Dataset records
--------------------------------

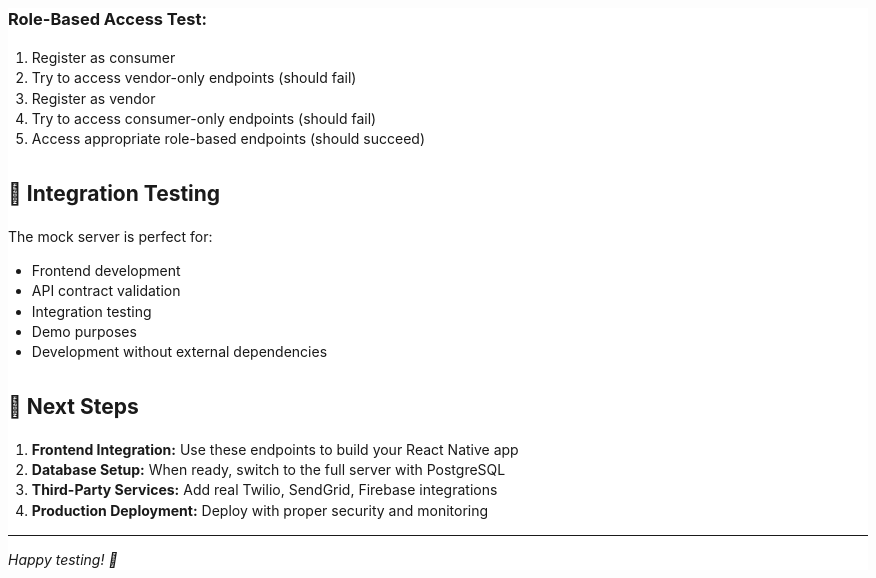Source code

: ### Role-Based Access Test:
1. Register as consumer
2. Try to access vendor-only endpoints (should fail)
3. Register as vendor
4. Try to access consumer-only endpoints (should fail)
5. Access appropriate role-based endpoints (should succeed)

## 📱 Integration Testing

The mock server is perfect for:
- Frontend development
- API contract validation
- Integration testing
- Demo purposes
- Development without external dependencies

## 🔄 Next Steps

1. **Frontend Integration:** Use these endpoints to build your React Native app
2. **Database Setup:** When ready, switch to the full server with PostgreSQL
3. **Third-Party Services:** Add real Twilio, SendGrid, Firebase integrations
4. **Production Deployment:** Deploy with proper security and monitoring

---

*Happy testing! 🚀*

--------------------------------

# Job
Exactly the lines from the one containing "## 🔄 Next Steps" through the end of the records should be reproduced, and no others.

# Response to this task
## 🔄 Next Steps

1. **Frontend Integration:** Use these endpoints to build your React Native app
2. **Database Setup:** When ready, switch to the full server with PostgreSQL
3. **Third-Party Services:** Add real Twilio, SendGrid, Firebase integrations
4. **Production Deployment:** Deploy with proper security and monitoring

---

*Happy testing! 🚀*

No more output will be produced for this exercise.